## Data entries
○ ○ ○ ○ ○ ○ ○

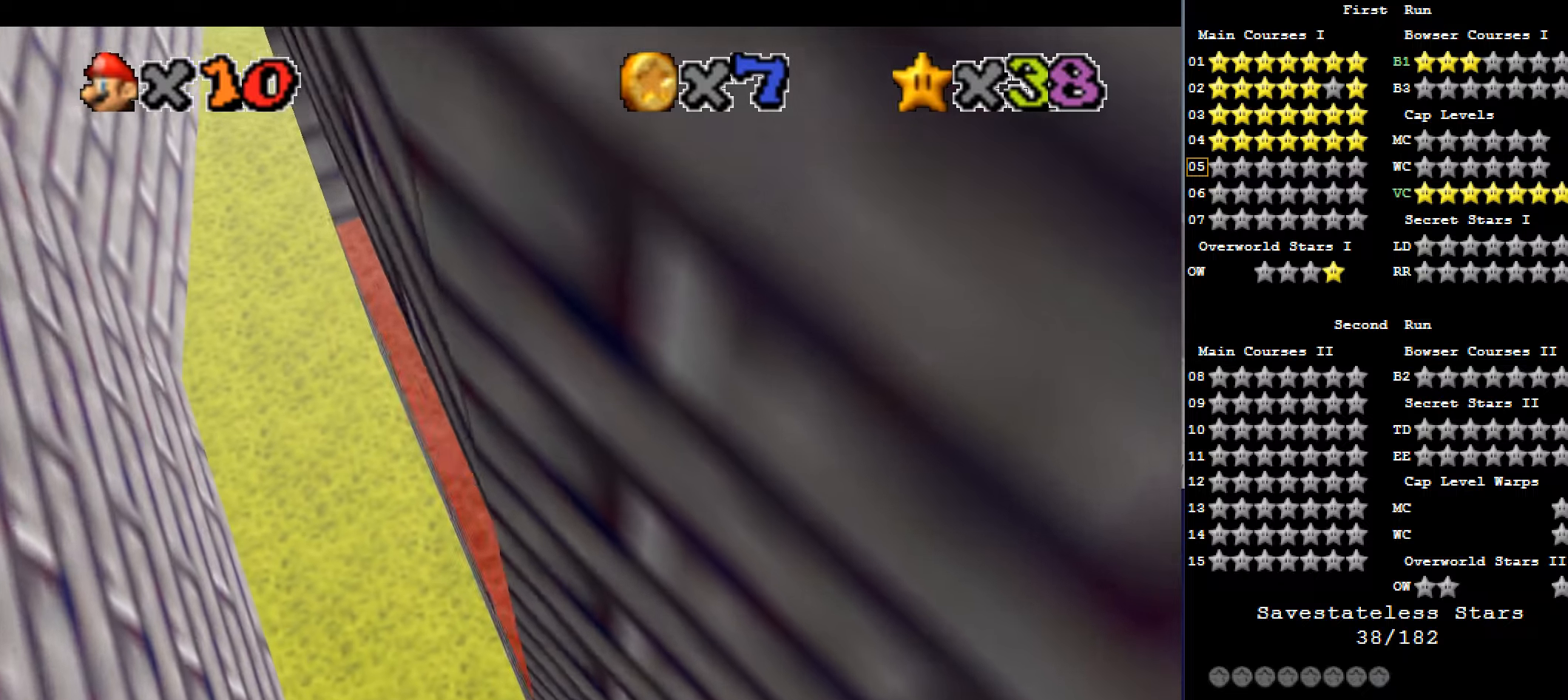
{"dt_ms": 500, "keys": [], "events": [[34, "c", "down"], [200, "c", "up"], [334, "right", "up"], [400, "c", "down"], [500, "c", "up"]]}
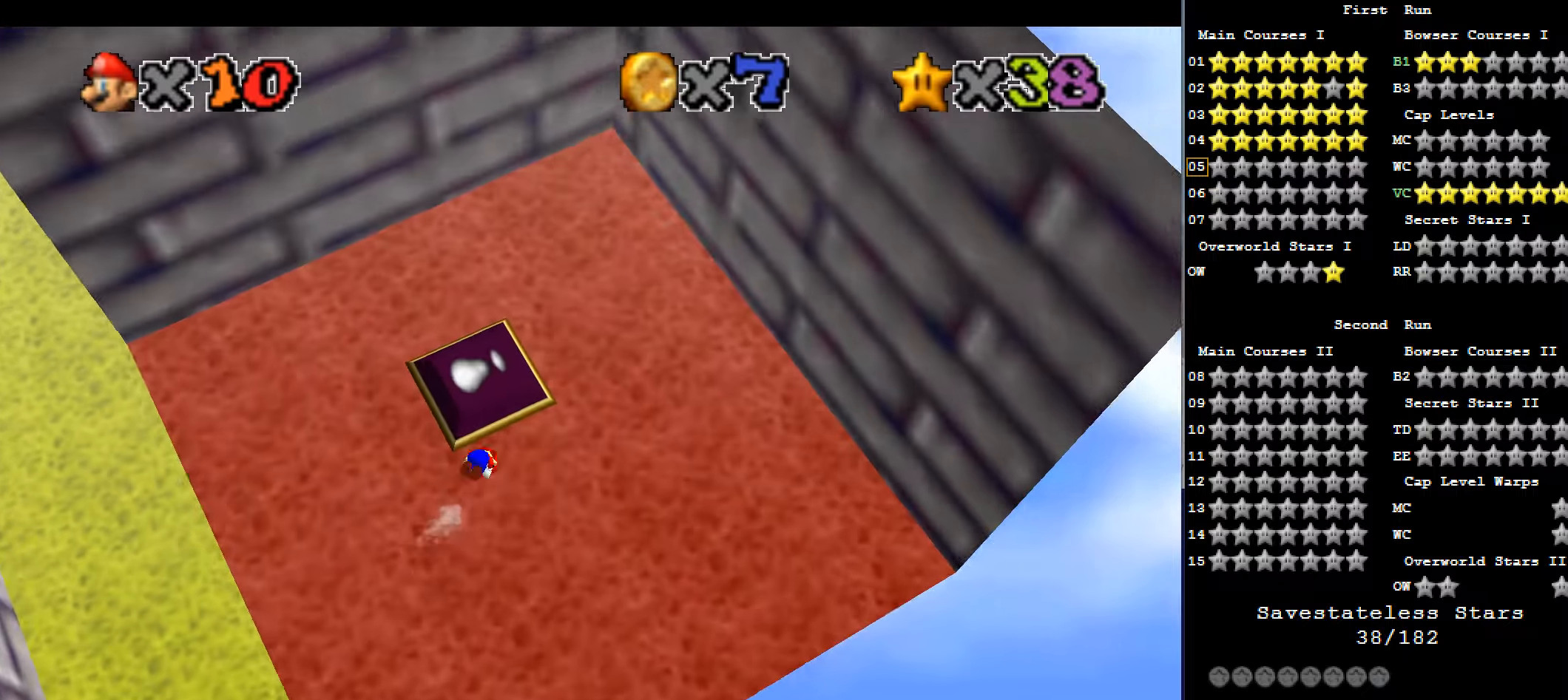
{"dt_ms": 500, "keys": [], "events": [[34, "left", "down"], [100, "d", "down"], [234, "d", "up"], [300, "left", "up"]]}
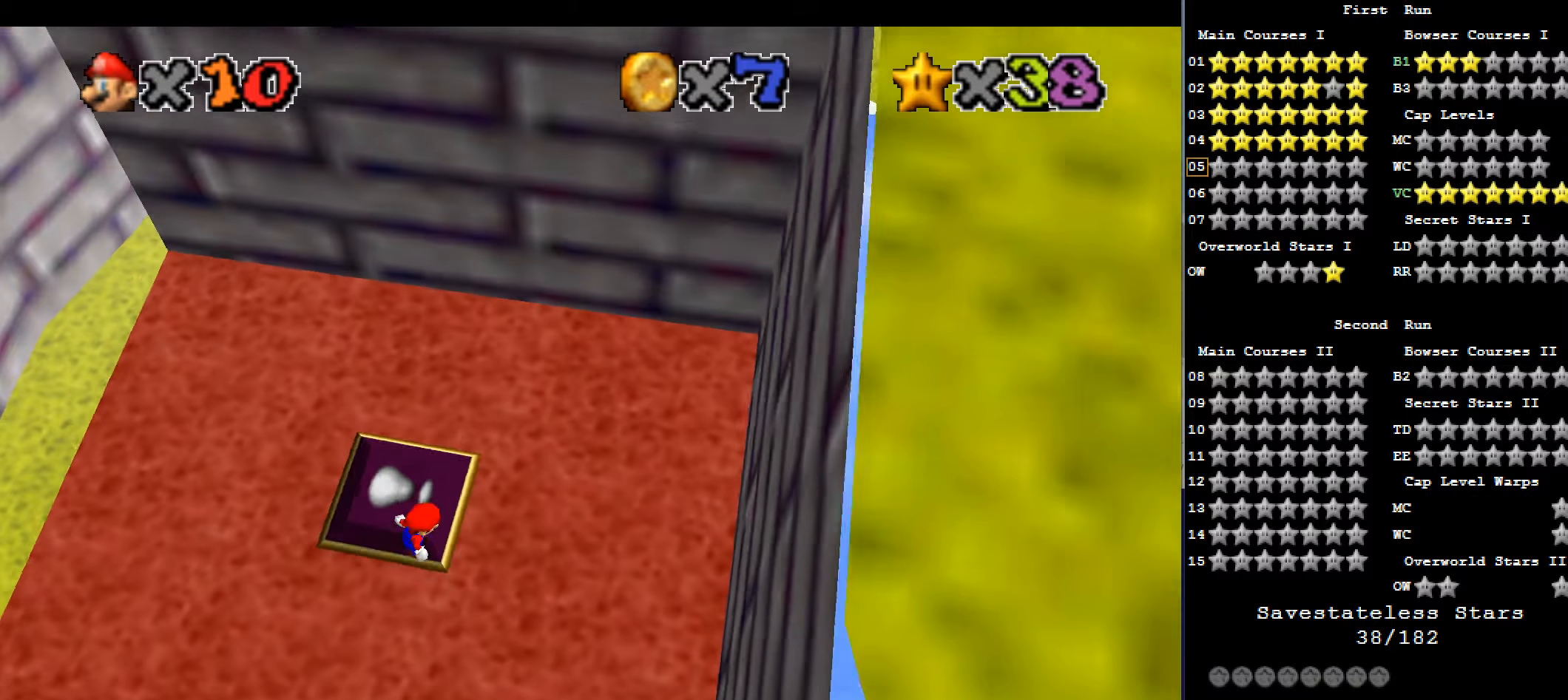
{"dt_ms": 500, "keys": [], "events": []}
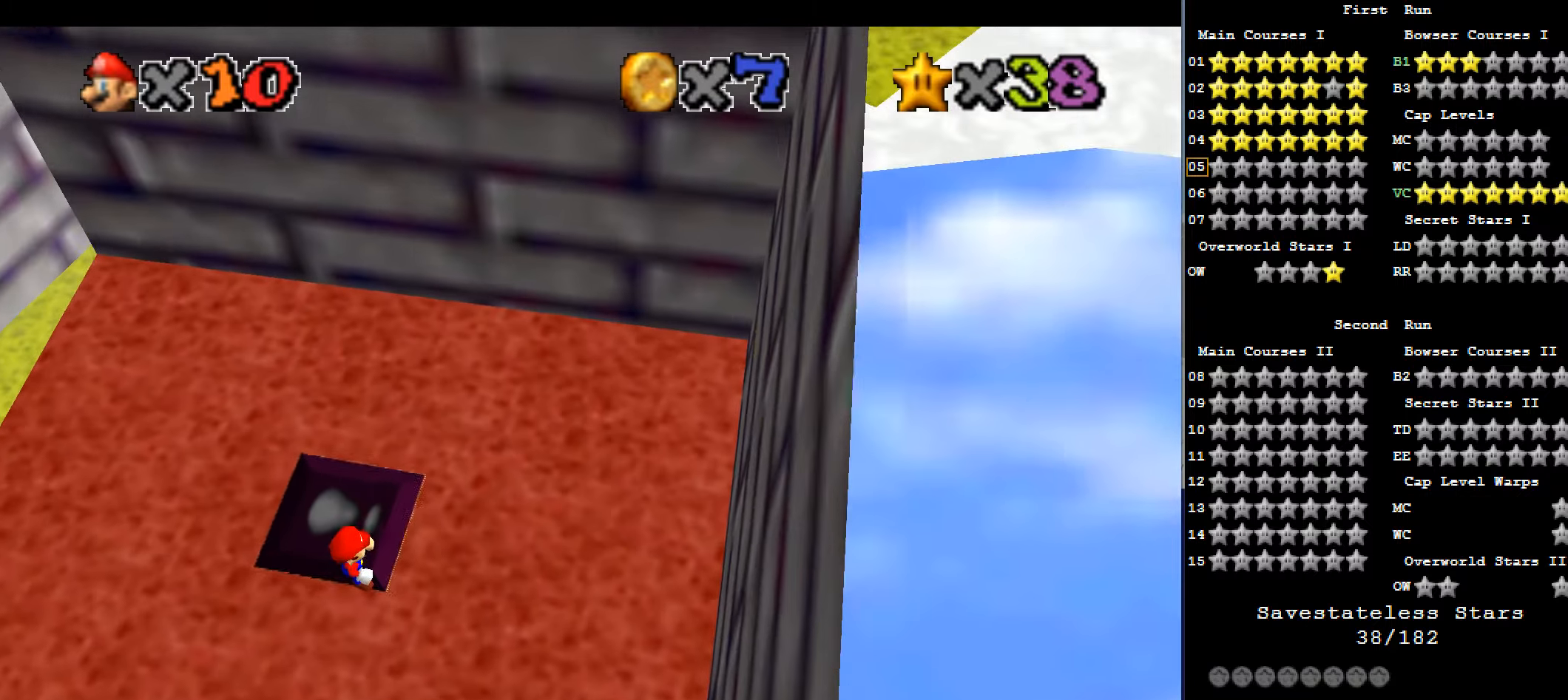
{"dt_ms": 500, "keys": ["left"], "events": [[134, "left", "down"]]}
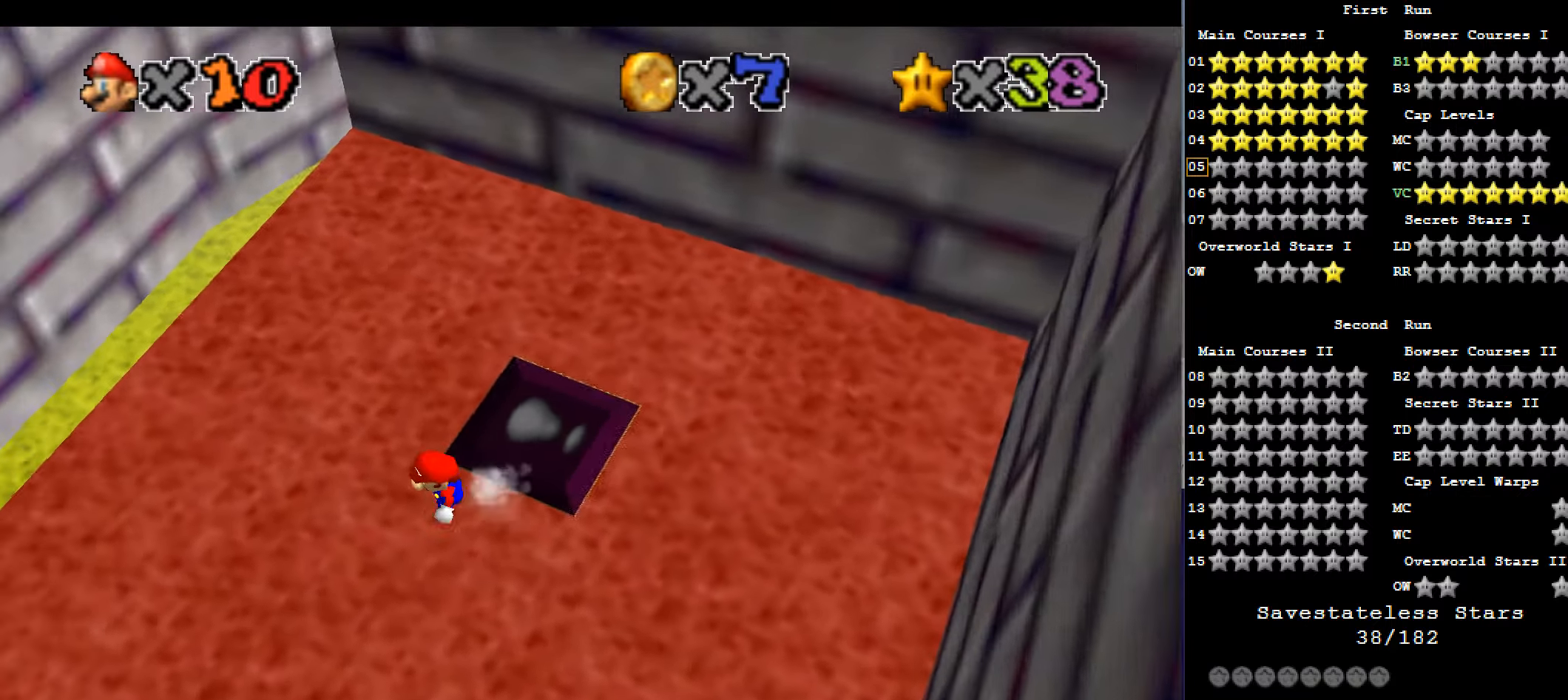
{"dt_ms": 500, "keys": ["up"], "events": [[134, "up", "down"], [367, "left", "up"]]}
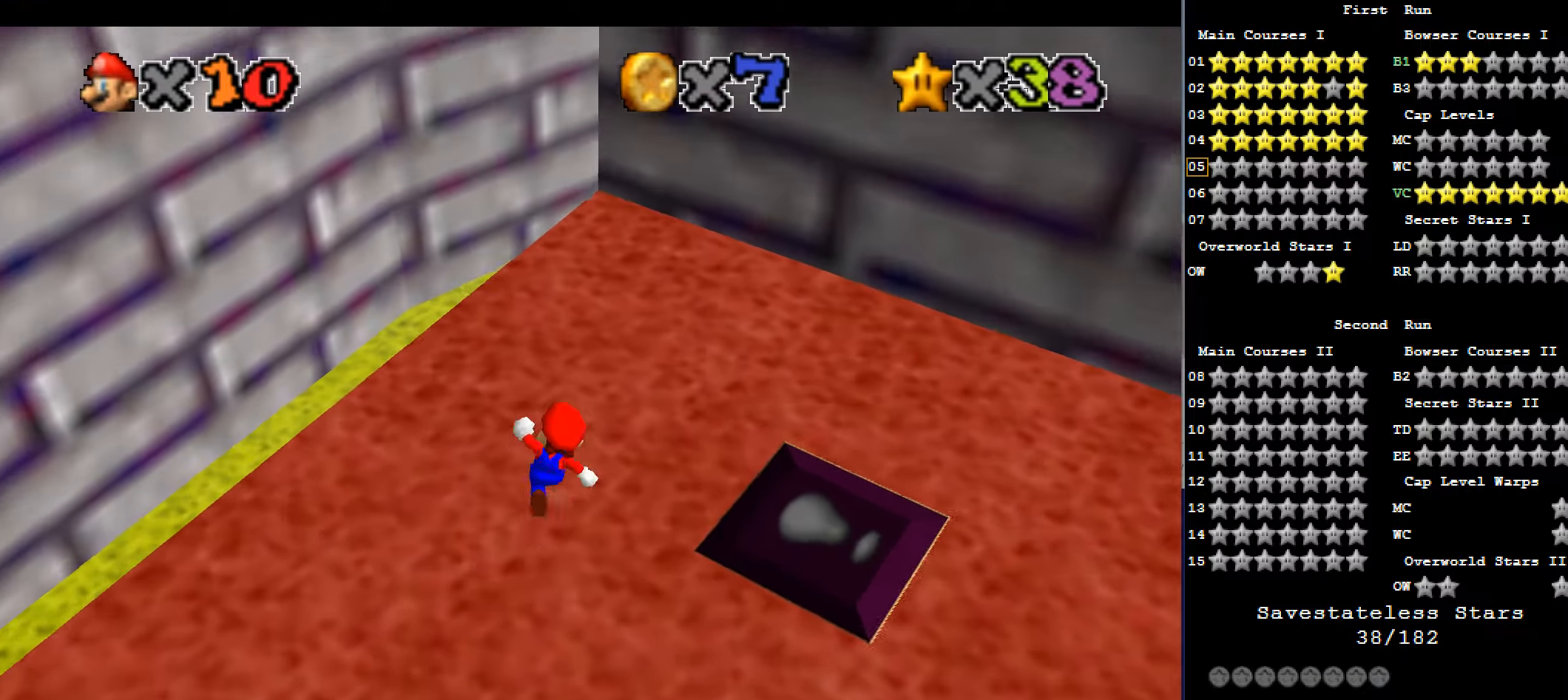
{"dt_ms": 500, "keys": ["up", "x", "z"], "events": [[400, "z", "down"], [434, "x", "down"]]}
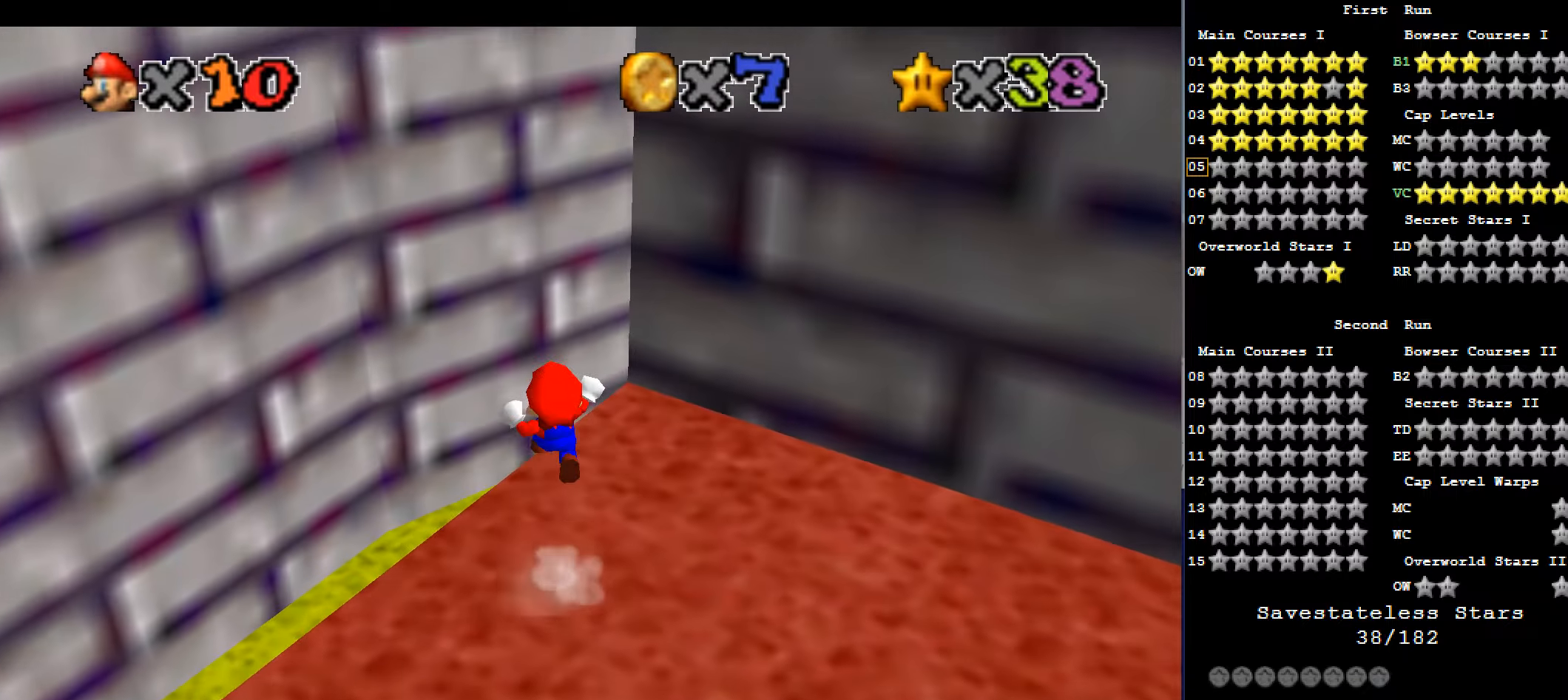
{"dt_ms": 500, "keys": ["left", "up"], "events": [[167, "z", "up"], [267, "x", "up"], [300, "a", "down"], [367, "left", "down"], [467, "a", "up"]]}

○ ○ ○ ○ ○ ○ ○

## The problem
Excluding the pictures, transcribe each entry above word for word.

## Response area
{"dt_ms": 500, "keys": [], "events": [[34, "c", "down"], [200, "c", "up"], [334, "right", "up"], [400, "c", "down"], [500, "c", "up"]]}
{"dt_ms": 500, "keys": [], "events": [[34, "left", "down"], [100, "d", "down"], [234, "d", "up"], [300, "left", "up"]]}
{"dt_ms": 500, "keys": [], "events": []}
{"dt_ms": 500, "keys": ["left"], "events": [[134, "left", "down"]]}
{"dt_ms": 500, "keys": ["up"], "events": [[134, "up", "down"], [367, "left", "up"]]}
{"dt_ms": 500, "keys": ["up", "x", "z"], "events": [[400, "z", "down"], [434, "x", "down"]]}
{"dt_ms": 500, "keys": ["left", "up"], "events": [[167, "z", "up"], [267, "x", "up"], [300, "a", "down"], [367, "left", "down"], [467, "a", "up"]]}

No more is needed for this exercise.